(Consigne 1)
Renommez « bbox » en « bounding box » dans les entrées, de la ligne contenant « Page size: 1654x1241. » jusqu'à la ligne contenant « picture [171, 290, 1482, 1010] », ces deux lignes comprises. Redonnez ces seules lignes, sans autre modification.

(Extrait du document)
§ §
Affaire C‑508/13

République d’Estonie

contre

Parlement européen
et

Conseil de l’Union européenne

«Recours en annulation – Directive 2013/34/UE – Obligations en matière d’états financiers à la charge de certaines formes d’entreprises – Principes de subsidiarité et de proportionnalité – Obligation de motivation»

Sommaire – Arrêt de la Cour (deuxième chambre) du 18 juin 2015

1.        Recours en annulation – Objet – Annulation partielle – Condition – Caractère divisible de l’acte attaqué – Dispositions contestées consubstantielles à l’obtention des équilibres recherchés par la directive 2013/34 – Annulation entraînant une modification de la substance de la directive – Condition non remplie – Irrecevabilité

(Art. 263 TFUE; directive du Parlement européen et du Conseil 2013/34, art. 4, § 6 et 8, 6, § 3, et 16, § 3)

2.        Liberté d’établissement – Sociétés – Directive 2013/34 – Obligations en matière d’états financiers à la charge de certaines formes d’entreprises – Mesures prévues aux articles 4, paragraphes 6 et 8, 6, paragraphe 3, et 16, paragraphe 3 – Violation du principe de proportionnalité – Absence

(Directive du Parlement européen et du Conseil 2013/34, art. 4, § 6 et 8, 6, § 3, et 16, § 3)

3.        Liberté d’établissement – Sociétés – Directive 2013/34 – Obligations en matière d’états financiers à la charge de certaines formes d’entreprises – Violation du principe de subsidiarité – Absence

(Art. 5, § 3, TUE; directive du Parlement européen et du Conseil 2013/34)

4.        Droit de l’Union européenne – Principes – Principe de subsidiarité – Portée – Limitation de la compétence de l’Union en fonction de la situation d’un État membre plus avancé que d’autres – Exclusion

(Art. 5, § 3, TUE)

5.        Actes des institutions – Motivation – Obligation – Portée – Appréciation de l’obligation de motivation en fonction des circonstances de l’espèce – État membre ayant participé à la procédure législative – Moyen inopérant

(Art. 296 TFUE)

1.        L’annulation partielle d’un acte de l’Union n’est possible que dans la mesure où les éléments dont l’annulation est demandée sont détachables du reste de l’acte. Il n’est pas satisfait à cette exigence de divisibilité de l’acte attaqué lorsque l’annulation partielle de cet acte aurait pour effet de modifier sa substance.

Dès lors, doit être considéré comme irrecevable le recours d’un État membre visant à l’annulation partielle de l’article 4, paragraphes 6 et 8, et à l’annulation totale des articles 6, paragraphe 3, et 16, paragraphe 3, de la directive 2013/34, relative aux états financiers annuels, aux états financiers consolidés et aux rapports y afférents de certaines formes d’entreprises.

En effet, il résulte des considérants 4, 8 et 10 de ladite directive que la législation de l’Union harmonisant la comptabilité doit, d’une part, instaurer un juste équilibre entre les exigences contradictoires des utilisateurs de l’information financière et de leurs producteurs que sont les entreprises, et, d’autre part, tenir compte de la charge spéciale que représente la production de cette information pour les entreprises les plus petites.
§ §
(Données sources)
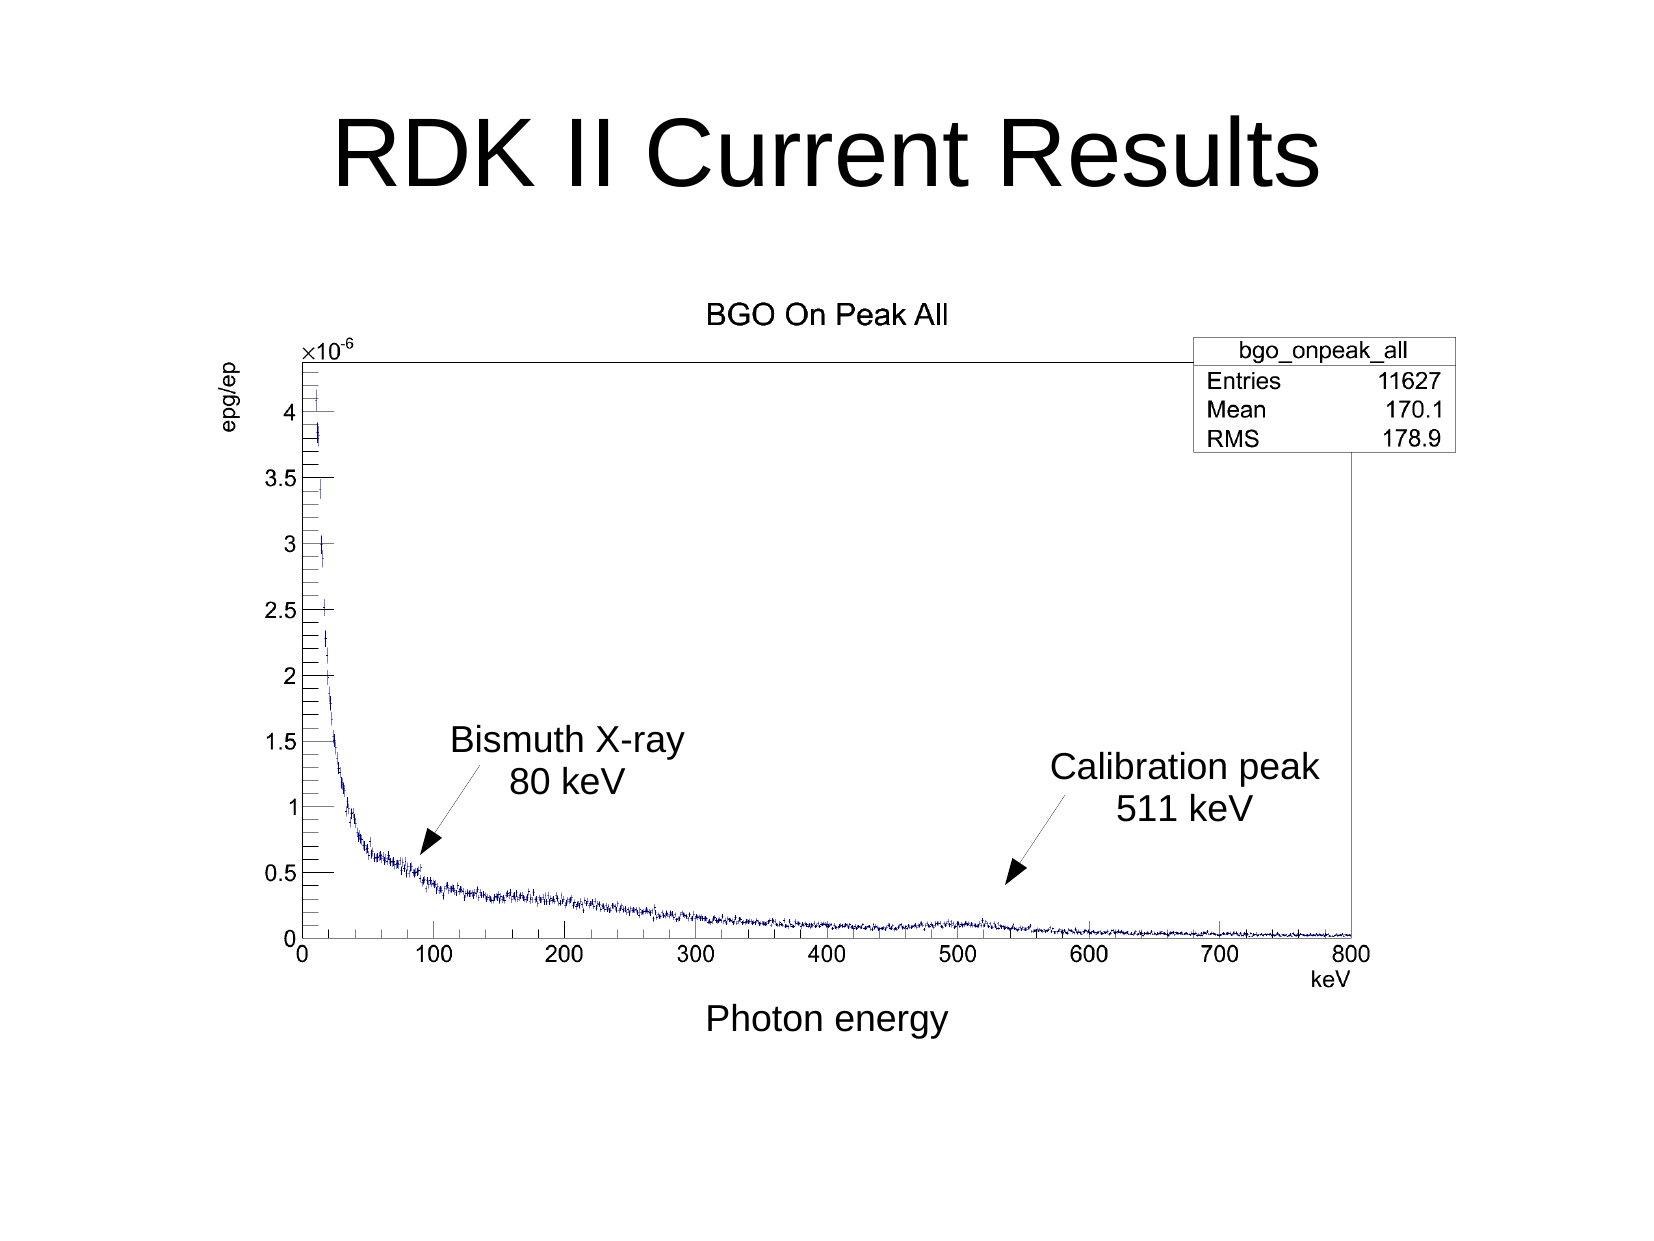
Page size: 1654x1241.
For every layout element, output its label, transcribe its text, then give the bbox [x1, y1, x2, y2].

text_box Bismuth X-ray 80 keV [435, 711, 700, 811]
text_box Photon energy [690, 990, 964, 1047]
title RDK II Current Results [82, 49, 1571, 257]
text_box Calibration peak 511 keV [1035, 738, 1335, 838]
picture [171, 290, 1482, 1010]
§ §
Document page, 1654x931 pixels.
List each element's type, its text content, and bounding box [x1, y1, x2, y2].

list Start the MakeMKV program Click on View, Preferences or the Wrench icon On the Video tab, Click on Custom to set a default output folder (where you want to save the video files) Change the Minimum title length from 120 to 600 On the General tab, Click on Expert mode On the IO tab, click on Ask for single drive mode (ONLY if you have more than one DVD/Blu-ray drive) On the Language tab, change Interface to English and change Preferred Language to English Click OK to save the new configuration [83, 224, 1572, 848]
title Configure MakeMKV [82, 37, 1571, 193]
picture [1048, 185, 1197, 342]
§ §
(Consigne 2)
Répondez à ces questions sur le sommaire de l'arrêt :
(a) Quelle chambre de la Cour a rendu l'arrêt, et à quelle date ?
(b) Quel numéro porte la directive visée par le recours en annulation ?
(c) D'après le premier point développé du sommaire, à quelle condition l'annulation partielle d'un acte de l'Union est-elle possible ?

(Réponse finale 1)
Page size: 1654x1241.
For every layout element, output its label, transcribe its text, then give the bounding box [x1, y1, x2, y2].

text_box Bismuth X-ray 80 keV [435, 711, 700, 811]
text_box Photon energy [690, 990, 964, 1047]
title RDK II Current Results [82, 49, 1571, 257]
text_box Calibration peak 511 keV [1035, 738, 1335, 838]
picture [171, 290, 1482, 1010]

(Réponse finale 2)
(a) La deuxième chambre, le 18 juin 2015.
(b) La directive 2013/34/UE.
(c) Les éléments dont l'annulation est demandée doivent être détachables du reste de l'acte.